Convert your model into its PyTorch BetterTransformer format using a one liner with the new BetterTransformer integration for faster inference on CPU and GPU!

from optimum.bettertransformer import BetterTransformer

model = BetterTransformer.transform(model)

Check the full list of supported models in the documentaiton, and check out the Google Colab demo.

Contributions

  • BetterTransformer integration (#423)
  • ViT and Wav2Vec2 support (#470)

ONNX Runtime IOBinding support

ORT models (except for ORTModelForCustomTasks) now support IOBinding to avoid data copying overheads between the host and device. Significant inference speedup during the decoding process on GPU.

By default, use_io_binding is set to True when using CUDA. You can turn off the IOBinding in case of any memory issue:

from optimum.onnxruntime import ORTModelForSeq2SeqLM

model = ORTModelForSeq2SeqLM.from_pretrained("optimum/t5-small", use_io_binding=False)

Contributions

  • Add IOBinding support to ONNX Runtime module (#421)

Optimum Exporters

optimum.exporters is a new module that handles the export of PyTorch and TensorFlow models to several backends. Only ONNX is supported for now, and more than 50 architectures can already be exported, among which BERT, GPT-Neo, Bloom, T5, ViT, Whisper, CLIP.

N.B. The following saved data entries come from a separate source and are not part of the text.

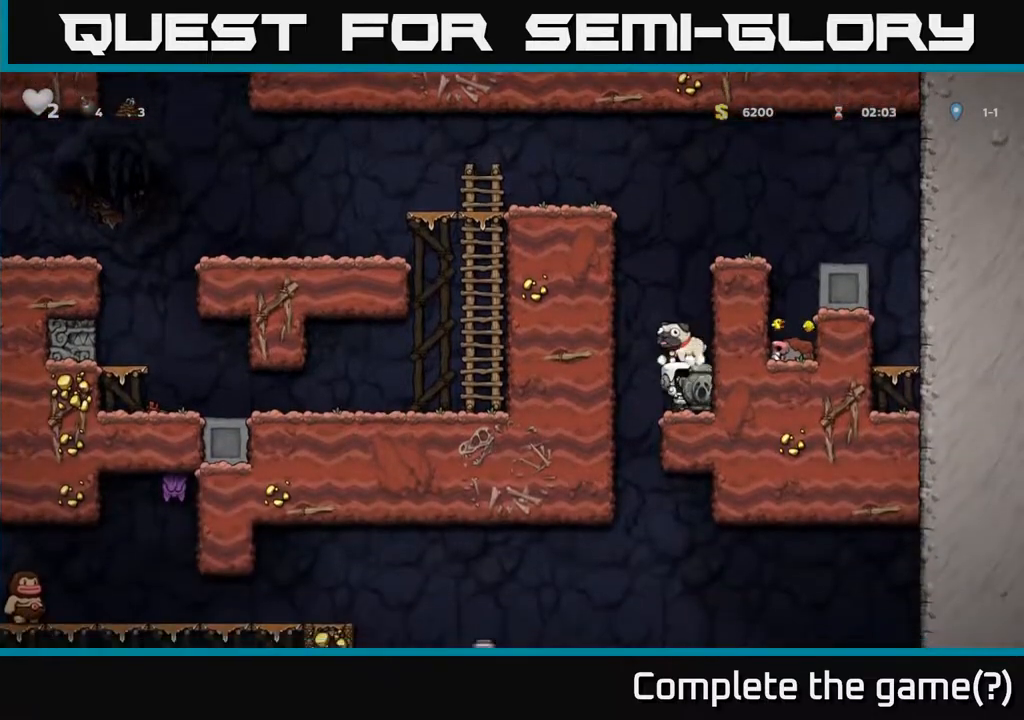
{"buttons": ["DPAD_DOWN"], "left_stick": "center", "right_stick": "center", "events": [[50, "DPAD_LEFT", "down"], [233, "DPAD_LEFT", "up"], [267, "DPAD_RIGHT", "down"], [433, "DPAD_DOWN", "down"], [467, "DPAD_RIGHT", "up"]]}
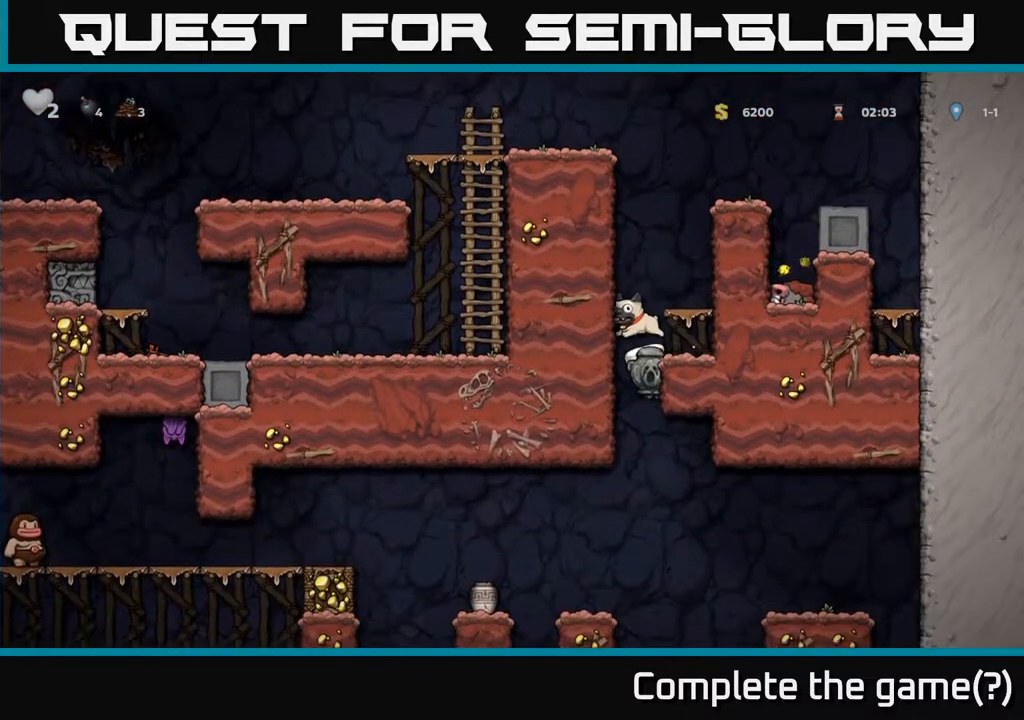
{"buttons": ["DPAD_DOWN"], "left_stick": "center", "right_stick": "center", "events": []}
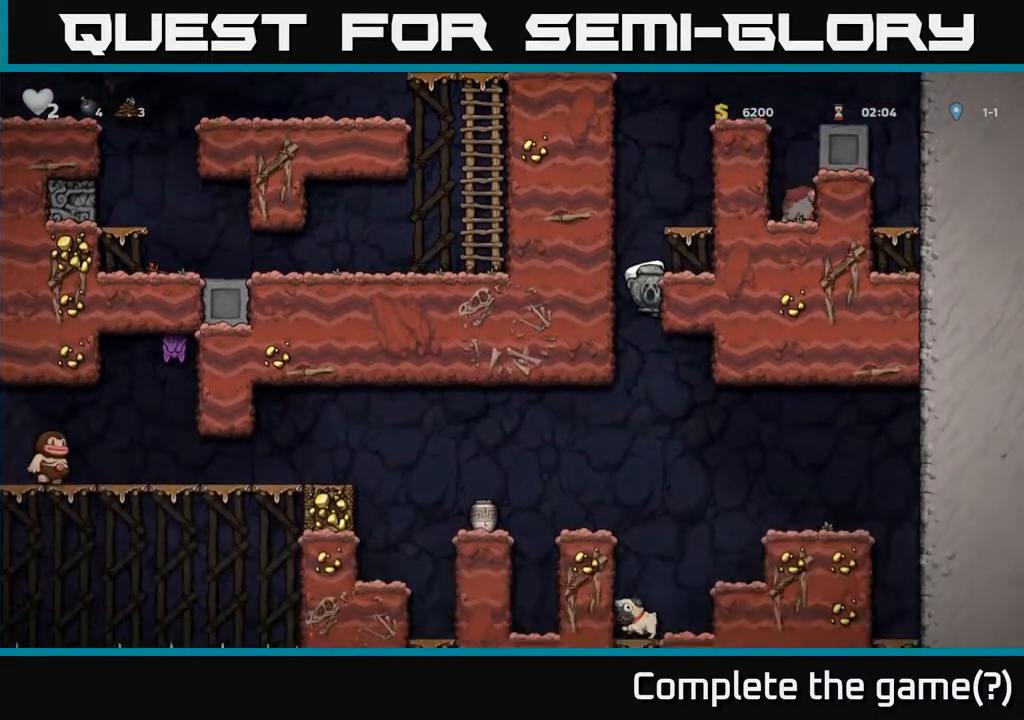
{"buttons": ["DPAD_LEFT"], "left_stick": "center", "right_stick": "center", "events": [[167, "A", "down"], [267, "A", "up"], [333, "DPAD_DOWN", "up"], [400, "DPAD_LEFT", "down"]]}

The export can be done via the CLI:

python -m optimum.exporters.onnx --model openai/whisper-tiny.en whisper_onnx/

For more information, check the documentation.

Contributions

  • optimum.exporters creation (#403)
  • Automatic task detection (#445)

Whisper

  • Whisper can be exported to ONNX using optimum.exporters.
  • Whisper can also be exported and ran using optimum.onnxruntime, IO binding is also supported.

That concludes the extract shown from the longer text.